## Exercises to complete
[a] Reproduce the part of the excerpt on drug laws and the poor from "If Florida and" up to and including "hoping for more.".
[b] Write what follows the final sentence of the excerpt on drug laws and the poor.

If Florida and other states are really concerned about drug use, they should adopt stricter laws and better enforcement policies aimed at the whole population, not just the most vulnerable. But these laws are not really about drug use. They are about, in these difficult economic times, making things a little harder for the poor.

3 comments
ClassicalLiber
ClassicalLiber

Interesting article.  I am not sure where I stand on this issue.  It seems you attempted to understand the other side a little and you provided some statistical data looking at effectiveness.  When it comes down to if the law would be just you fail to make too deep of an argument.  Your only argument is a disagreement over wither people voluntarily apply for welfare services.   I was hoping for more. 

The problem goes deeper than drugs.  Do we have a problem with public unions, extended welfare and unemployment artificially rising wages while at the same time reducing the purchasing power of Americans through taxation and quantitative easing?    People wonder why the middle class is shrinking.  Think about what those policies do to small business, new entries to the workforce, unskilled labor, the common man.

## Entries shown
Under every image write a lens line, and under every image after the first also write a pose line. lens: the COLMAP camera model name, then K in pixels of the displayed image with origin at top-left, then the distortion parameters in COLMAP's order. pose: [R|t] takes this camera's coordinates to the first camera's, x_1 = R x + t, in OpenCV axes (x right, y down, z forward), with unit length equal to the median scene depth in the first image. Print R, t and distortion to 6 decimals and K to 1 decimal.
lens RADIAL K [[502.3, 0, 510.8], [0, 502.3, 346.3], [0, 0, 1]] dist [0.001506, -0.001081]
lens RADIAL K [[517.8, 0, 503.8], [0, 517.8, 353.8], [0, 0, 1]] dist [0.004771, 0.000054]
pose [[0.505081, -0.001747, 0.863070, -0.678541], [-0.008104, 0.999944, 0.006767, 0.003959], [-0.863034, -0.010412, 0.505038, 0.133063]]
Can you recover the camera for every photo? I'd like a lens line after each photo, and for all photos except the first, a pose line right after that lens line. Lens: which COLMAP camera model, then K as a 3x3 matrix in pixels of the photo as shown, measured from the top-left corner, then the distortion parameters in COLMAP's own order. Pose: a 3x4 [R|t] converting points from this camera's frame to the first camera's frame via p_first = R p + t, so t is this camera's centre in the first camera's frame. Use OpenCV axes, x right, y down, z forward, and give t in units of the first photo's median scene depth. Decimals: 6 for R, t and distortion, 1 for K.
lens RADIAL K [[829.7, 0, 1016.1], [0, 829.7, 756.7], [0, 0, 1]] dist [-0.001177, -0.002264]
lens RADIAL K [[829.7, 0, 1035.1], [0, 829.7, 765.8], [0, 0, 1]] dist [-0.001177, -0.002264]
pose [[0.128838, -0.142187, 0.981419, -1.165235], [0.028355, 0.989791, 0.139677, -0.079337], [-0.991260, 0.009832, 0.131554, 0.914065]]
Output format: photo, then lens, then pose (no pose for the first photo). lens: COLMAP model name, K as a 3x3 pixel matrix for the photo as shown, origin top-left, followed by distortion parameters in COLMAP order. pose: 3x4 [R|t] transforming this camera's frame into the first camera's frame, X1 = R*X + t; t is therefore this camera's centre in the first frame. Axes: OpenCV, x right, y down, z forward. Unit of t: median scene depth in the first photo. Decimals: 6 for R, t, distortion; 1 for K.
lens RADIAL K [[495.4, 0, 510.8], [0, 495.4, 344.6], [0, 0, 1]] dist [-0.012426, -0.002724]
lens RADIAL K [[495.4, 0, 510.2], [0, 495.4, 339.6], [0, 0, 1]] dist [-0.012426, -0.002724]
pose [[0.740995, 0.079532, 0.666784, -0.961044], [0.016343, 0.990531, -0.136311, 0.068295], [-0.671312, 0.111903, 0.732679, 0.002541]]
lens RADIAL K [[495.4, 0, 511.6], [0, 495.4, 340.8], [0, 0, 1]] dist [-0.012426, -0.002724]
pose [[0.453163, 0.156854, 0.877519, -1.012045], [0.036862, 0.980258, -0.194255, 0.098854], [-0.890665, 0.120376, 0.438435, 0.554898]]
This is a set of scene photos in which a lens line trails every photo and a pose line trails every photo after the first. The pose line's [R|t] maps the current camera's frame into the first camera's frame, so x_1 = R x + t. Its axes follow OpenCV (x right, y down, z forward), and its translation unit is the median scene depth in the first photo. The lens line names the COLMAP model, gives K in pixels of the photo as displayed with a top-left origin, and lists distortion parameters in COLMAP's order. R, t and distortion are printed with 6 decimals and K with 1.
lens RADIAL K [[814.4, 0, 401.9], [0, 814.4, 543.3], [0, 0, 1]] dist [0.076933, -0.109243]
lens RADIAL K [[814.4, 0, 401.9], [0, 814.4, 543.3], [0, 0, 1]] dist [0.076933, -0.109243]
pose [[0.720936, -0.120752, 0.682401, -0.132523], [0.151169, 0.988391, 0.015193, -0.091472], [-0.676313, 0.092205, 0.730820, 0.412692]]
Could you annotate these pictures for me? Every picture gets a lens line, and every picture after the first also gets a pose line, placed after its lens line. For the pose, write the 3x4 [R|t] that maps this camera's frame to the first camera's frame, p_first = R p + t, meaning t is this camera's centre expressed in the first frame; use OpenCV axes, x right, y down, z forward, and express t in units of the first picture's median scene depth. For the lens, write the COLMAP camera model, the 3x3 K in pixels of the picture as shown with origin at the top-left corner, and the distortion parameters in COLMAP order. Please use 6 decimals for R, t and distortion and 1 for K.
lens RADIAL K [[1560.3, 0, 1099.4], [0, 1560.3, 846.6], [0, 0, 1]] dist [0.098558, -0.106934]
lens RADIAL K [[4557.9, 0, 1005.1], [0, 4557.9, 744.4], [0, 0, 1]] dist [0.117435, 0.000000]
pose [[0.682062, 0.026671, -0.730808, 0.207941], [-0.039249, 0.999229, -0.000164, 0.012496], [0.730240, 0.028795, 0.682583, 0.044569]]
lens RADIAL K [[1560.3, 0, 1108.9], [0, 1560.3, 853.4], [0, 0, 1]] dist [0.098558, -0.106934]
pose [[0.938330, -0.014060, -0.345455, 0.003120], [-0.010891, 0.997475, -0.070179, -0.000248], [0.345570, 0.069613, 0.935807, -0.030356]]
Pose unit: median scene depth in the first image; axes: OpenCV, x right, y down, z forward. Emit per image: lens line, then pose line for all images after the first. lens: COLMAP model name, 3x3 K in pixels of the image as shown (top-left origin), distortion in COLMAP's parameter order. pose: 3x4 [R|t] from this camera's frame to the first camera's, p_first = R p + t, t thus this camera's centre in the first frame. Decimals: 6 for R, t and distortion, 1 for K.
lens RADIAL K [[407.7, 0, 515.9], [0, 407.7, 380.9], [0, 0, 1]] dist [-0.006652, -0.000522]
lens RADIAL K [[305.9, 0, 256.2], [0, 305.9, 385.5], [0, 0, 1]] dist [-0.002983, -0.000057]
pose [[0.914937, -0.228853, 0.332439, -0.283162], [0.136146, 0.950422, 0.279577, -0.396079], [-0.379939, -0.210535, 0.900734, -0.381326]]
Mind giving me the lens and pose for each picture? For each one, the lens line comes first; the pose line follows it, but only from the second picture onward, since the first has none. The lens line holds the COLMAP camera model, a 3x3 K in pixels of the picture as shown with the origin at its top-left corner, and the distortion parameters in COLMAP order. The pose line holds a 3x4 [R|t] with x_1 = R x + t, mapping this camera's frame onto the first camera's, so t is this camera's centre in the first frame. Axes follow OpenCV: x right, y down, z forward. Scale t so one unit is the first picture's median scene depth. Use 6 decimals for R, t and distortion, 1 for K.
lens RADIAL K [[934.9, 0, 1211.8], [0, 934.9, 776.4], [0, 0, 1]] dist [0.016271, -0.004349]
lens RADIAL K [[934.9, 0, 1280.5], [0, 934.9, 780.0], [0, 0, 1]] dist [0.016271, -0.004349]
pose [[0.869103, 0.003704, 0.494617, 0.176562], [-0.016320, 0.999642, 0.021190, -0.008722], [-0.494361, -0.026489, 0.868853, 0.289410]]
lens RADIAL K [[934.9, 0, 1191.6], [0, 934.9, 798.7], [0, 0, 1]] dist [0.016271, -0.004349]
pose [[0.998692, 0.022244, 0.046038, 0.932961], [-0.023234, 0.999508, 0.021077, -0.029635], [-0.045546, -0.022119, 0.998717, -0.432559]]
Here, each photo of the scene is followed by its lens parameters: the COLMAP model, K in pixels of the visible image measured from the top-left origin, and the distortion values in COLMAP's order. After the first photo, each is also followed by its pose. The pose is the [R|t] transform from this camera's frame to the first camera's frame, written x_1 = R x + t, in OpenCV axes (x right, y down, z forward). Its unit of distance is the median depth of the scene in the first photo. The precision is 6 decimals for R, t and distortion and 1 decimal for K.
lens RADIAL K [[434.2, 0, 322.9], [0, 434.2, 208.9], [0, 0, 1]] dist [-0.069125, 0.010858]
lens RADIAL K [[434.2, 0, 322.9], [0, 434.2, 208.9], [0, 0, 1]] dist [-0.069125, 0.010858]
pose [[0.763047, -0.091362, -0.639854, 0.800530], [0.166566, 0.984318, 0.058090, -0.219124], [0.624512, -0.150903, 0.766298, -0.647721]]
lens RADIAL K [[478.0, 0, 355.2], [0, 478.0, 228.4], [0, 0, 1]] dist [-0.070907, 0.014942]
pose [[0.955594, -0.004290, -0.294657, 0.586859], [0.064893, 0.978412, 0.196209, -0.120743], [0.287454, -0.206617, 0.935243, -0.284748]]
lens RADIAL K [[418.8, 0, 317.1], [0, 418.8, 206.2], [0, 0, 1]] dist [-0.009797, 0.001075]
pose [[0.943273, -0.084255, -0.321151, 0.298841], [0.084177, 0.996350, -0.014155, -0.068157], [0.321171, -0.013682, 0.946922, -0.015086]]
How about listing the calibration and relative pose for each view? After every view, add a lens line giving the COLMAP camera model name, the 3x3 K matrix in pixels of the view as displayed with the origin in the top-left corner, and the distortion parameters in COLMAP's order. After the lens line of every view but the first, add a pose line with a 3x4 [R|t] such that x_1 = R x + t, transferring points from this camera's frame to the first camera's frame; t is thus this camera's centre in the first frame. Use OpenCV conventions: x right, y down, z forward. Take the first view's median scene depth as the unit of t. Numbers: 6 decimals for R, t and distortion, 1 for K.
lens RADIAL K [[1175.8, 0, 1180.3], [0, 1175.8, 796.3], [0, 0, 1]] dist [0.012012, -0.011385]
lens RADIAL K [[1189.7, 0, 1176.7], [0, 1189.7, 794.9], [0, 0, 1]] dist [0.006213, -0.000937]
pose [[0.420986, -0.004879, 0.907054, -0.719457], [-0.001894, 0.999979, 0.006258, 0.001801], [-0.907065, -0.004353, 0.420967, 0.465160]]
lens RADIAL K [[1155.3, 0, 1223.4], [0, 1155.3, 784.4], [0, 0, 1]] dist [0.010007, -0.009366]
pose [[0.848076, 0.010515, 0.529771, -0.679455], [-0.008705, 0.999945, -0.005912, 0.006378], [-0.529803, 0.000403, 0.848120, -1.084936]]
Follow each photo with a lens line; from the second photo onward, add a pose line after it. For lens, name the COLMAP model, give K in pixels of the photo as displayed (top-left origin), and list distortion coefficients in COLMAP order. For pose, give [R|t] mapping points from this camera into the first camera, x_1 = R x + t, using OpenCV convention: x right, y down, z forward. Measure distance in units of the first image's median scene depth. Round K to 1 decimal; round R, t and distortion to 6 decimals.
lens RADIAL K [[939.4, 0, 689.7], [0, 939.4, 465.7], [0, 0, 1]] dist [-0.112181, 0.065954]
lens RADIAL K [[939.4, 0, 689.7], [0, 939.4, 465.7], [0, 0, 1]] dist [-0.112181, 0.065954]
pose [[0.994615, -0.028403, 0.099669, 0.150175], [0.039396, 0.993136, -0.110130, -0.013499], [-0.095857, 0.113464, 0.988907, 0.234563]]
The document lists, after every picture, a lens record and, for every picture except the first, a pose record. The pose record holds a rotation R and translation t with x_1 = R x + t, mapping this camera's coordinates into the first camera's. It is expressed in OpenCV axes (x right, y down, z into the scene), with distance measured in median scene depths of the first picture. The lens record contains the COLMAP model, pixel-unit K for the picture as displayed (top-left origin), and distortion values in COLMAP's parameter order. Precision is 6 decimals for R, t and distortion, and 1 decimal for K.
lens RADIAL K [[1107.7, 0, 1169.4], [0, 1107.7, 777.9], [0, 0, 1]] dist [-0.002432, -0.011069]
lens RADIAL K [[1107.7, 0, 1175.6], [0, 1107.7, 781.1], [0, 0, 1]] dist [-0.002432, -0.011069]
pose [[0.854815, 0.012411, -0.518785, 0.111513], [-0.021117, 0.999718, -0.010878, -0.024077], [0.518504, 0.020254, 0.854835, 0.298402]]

## Answers to the tasks
[a]
If Florida and other states are really concerned about drug use, they should adopt stricter laws and better enforcement policies aimed at the whole population, not just the most vulnerable. But these laws are not really about drug use. They are about, in these difficult economic times, making things a little harder for the poor.

3 comments
ClassicalLiber
ClassicalLiber

Interesting article.  I am not sure where I stand on this issue.  It seems you attempted to understand the other side a little and you provided some statistical data looking at effectiveness.  When it comes down to if the law would be just you fail to make too deep of an argument.  Your only argument is a disagreement over wither people voluntarily apply for welfare services.   I was hoping for more.

[b]
Your last sentence seems to spoil any evidence you presented.  These policies could be easily paired with legislation to remove prohibition of drugs.  You could just as easily be portrayed as the aggressor.  Between using threat of imprisonment if we don't participate in what some see as a heavily flawed welfare system, to your belief we should expand the drug laws to make more of the population criminals, you aren't exactly presenting a defensive position.  Make no mistake you make the aggressive position in an attempt to shape the world in your liking.   

Drug testing for welfare does seem counterproductive, but we need some way to tighten the scope of the programs.  Certainly keeping them as local as possible would help.  I am a big fan handling societal problems such as these through the voluntary civil society.   I find it hard to believe people still think government is better at assisting people in finding happiness than a church or a neighbor.

Pretend for a minute there are consequences to federal deficit spending and increasing unfunded retirement commitments.  Someone has to.  The question is do you want to survive what is coming through "government efficiencies", more force and more devaluing of our savings or by reducing the scope of what we abdicate to government using less force upon our citizens.  I think it is important people know which side of the fence they are on.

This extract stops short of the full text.